── DATA FOR REVIEW
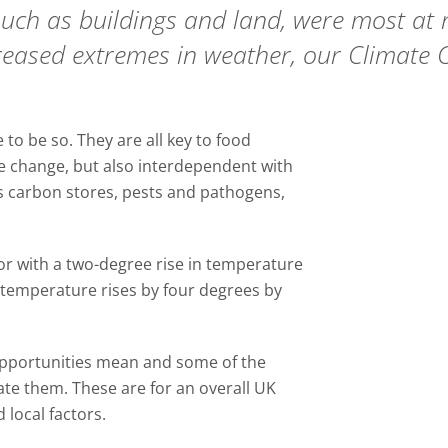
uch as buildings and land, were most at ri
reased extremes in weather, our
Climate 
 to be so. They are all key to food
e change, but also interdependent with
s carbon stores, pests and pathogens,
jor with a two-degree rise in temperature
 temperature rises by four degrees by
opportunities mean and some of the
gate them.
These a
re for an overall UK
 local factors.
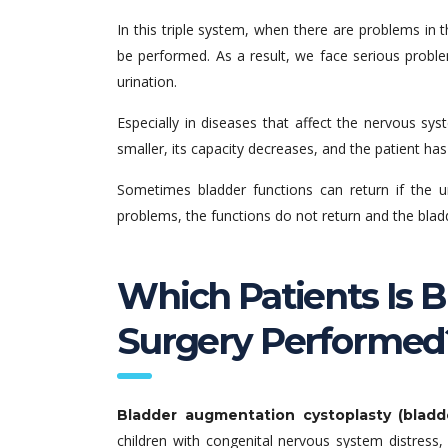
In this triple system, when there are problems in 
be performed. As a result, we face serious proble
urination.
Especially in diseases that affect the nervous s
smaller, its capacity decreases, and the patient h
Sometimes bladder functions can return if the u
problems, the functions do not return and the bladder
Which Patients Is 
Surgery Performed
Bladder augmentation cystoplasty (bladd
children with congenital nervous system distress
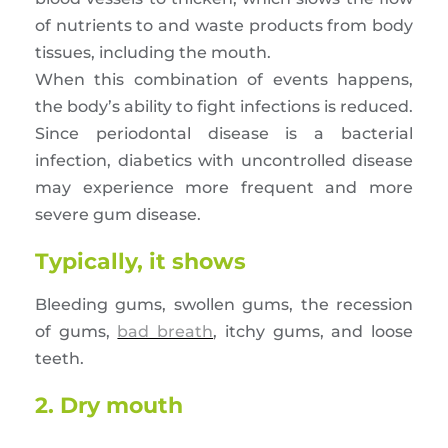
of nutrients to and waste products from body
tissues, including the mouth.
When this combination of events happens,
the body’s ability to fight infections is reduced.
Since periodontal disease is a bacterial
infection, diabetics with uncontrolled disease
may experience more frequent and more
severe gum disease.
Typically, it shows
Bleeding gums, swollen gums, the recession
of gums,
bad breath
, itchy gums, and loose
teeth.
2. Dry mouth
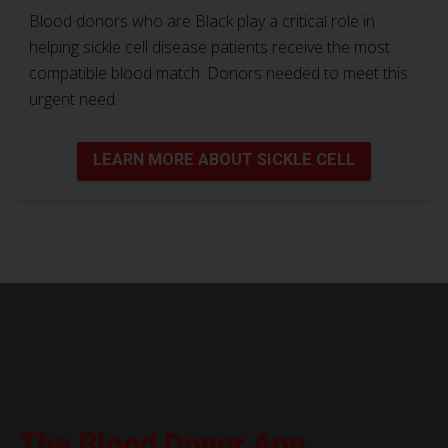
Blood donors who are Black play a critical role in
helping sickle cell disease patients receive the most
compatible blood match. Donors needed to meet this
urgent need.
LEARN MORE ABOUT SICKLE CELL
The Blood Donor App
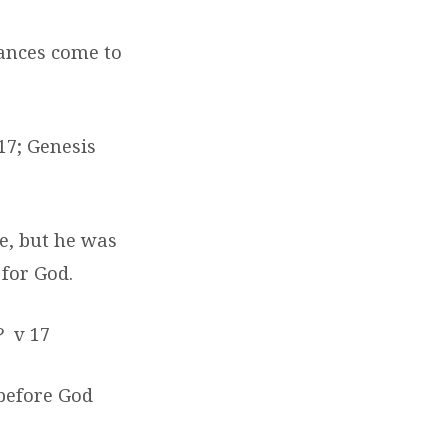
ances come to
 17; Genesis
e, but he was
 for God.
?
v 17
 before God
────
── DATA FOR REVIEW
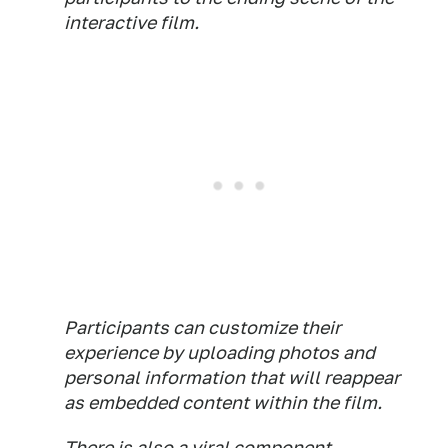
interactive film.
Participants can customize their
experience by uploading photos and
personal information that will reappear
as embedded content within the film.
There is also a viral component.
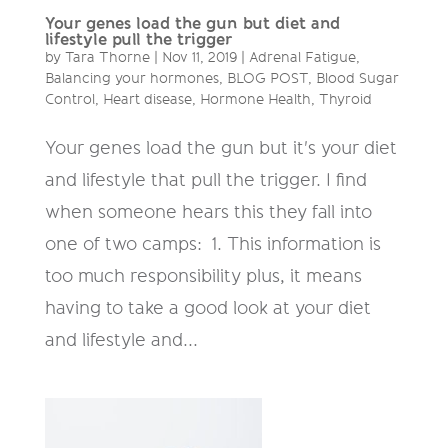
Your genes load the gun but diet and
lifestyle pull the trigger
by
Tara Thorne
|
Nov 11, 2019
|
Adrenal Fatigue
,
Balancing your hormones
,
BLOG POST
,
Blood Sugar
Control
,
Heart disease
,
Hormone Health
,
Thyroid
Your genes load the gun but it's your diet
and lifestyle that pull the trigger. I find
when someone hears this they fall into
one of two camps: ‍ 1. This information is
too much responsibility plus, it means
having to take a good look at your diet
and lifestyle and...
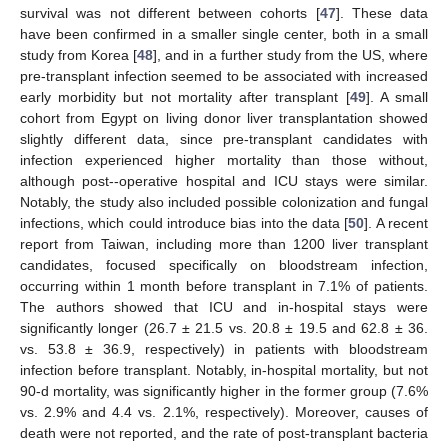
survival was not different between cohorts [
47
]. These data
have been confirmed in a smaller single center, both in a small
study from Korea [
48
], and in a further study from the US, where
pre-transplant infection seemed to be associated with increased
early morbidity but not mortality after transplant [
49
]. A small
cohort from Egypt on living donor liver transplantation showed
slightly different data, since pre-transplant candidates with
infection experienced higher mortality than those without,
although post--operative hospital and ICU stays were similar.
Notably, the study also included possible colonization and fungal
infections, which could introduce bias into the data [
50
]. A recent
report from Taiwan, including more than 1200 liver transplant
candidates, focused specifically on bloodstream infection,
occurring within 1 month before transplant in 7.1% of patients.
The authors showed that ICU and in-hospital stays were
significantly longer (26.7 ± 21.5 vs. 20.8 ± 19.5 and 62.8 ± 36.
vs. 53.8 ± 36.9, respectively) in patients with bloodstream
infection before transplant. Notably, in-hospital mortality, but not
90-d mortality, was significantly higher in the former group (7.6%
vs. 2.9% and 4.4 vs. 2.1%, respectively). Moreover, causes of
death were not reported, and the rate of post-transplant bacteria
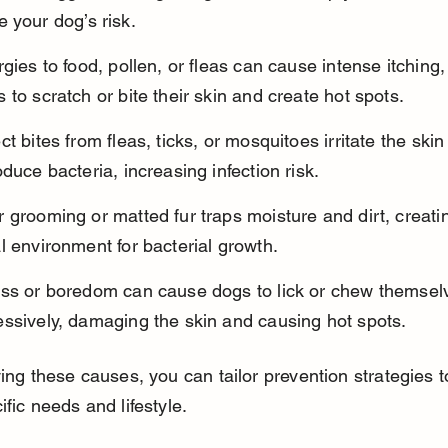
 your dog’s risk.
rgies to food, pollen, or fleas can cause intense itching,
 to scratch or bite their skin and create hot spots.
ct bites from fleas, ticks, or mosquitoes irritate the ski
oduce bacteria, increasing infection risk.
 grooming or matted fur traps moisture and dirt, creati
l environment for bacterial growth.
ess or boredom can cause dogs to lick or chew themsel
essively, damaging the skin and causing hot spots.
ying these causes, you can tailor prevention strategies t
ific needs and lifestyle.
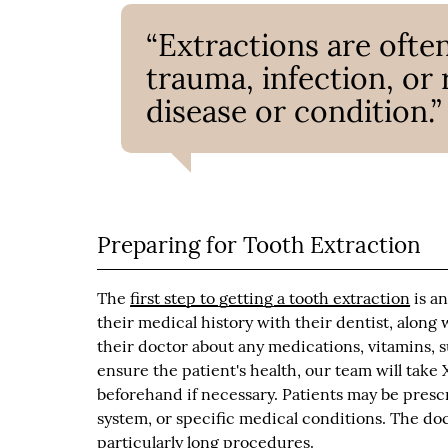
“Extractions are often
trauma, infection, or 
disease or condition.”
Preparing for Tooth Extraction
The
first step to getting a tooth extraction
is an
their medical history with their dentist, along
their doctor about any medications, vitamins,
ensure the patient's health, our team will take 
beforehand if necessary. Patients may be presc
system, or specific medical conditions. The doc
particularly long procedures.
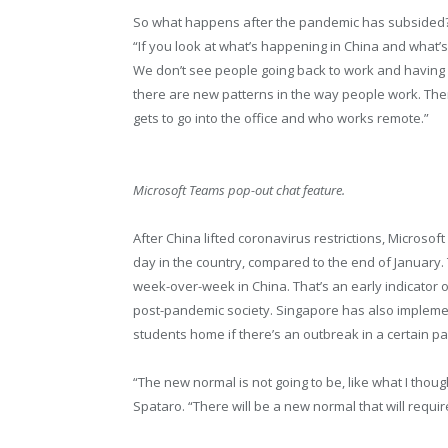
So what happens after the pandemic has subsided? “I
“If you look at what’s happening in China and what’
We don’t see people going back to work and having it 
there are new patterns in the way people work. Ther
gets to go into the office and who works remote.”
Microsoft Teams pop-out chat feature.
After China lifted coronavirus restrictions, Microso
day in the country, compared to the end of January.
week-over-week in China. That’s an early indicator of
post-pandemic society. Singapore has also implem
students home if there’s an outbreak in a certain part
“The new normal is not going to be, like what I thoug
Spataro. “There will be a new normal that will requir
────
> **TASK PROMPT**: Check each line above for the string "most" and copy every line that has it.

> **SOLUTION TO THE EXERCISE**:
uch as buildings and land, were most at ri
helping sickle cell disease patients receive the most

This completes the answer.